A Vacant Turn of Events
Jumping down from the trains dark interior, I peered through the steady downpour. Even as thorough as I’d been about masking my scent, I knew it wouldn’t take the Guardians long to know I was here. To my right I caught a glimpse of something dark slip beneath the shadows of the loading dock.
Good. I thought. The council had decided to get right to the point and not waste my time.
Tipping my head back, I let the rain cascade over my face, water tickling the hairs on my muzzle, the leather on my nose. Each drop supplying me with what I would need for the battle. When I was finished, I turned and headed towards the gravel parking lot.
I’d chosen the open rather than the tighter quarters of docks and buildings to let my opponent attack me. Guardians might be faster than werewolves, but our natural ability to know when and where the enemy will strike often gives us the advantage. As a mage wolf, I was counting on it.
On silent pads I trotted across the lot careful to avoid puddles. Water is a powerful conduit and I wasn’t about to give the Guardian any advantage if I could help it. Between the gloom and the heavy rains I was forced to rely upon my sense of smell, hearing, and taste.
The pungent scent of pheromones told me more about the jaguar than the Councils earlier briefing. Approximately my height, next to one hundred fifty pounds, and female, not male. Interesting! They’d sent a breeder rather than a warrior to kill me. Interesting. Males tended to be less calculating and easier to predict. Female assassins on the other hand-made up for their lack of size through stealth and skill.
I’d calculated on the open space and the assassins knowledge of my impairment to draw the attack to the left, giving me the advantage and letting me use her weight and speed to help carry her up and over me.
I should have listened to my earlier intuition. Instead of landing where I wanted her, she twisted in midair, throwing her body to my right.

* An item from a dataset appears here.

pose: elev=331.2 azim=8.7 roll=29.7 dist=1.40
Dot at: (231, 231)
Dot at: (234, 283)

Then, like a battering ram she used her shoulder to propel me off my feet and onto my blind side, momentarily disorienting me, exposing the vulnerability of my belly to her claws.
But I hadn’t lived this long without learning a few tricks of my own. As she followed me across the gravel, razor-sharp claws extended, jaws wide, I shoved a foot into her open maw and growled ‘avativacn’.
Her eyes widened moments before the implosion.
Once I was back on my feet I shook off bits of rock and animal debris from my coat. Then, picking up the obsidian remains of the Guardian with my teeth, I headed back to the waiting train.
Leaning over, Arturo pried the relic from between my teeth. “Staying or going governor?”
“Staying. It seems there’s been a recent vacancy in the Guardianship that may need filling.”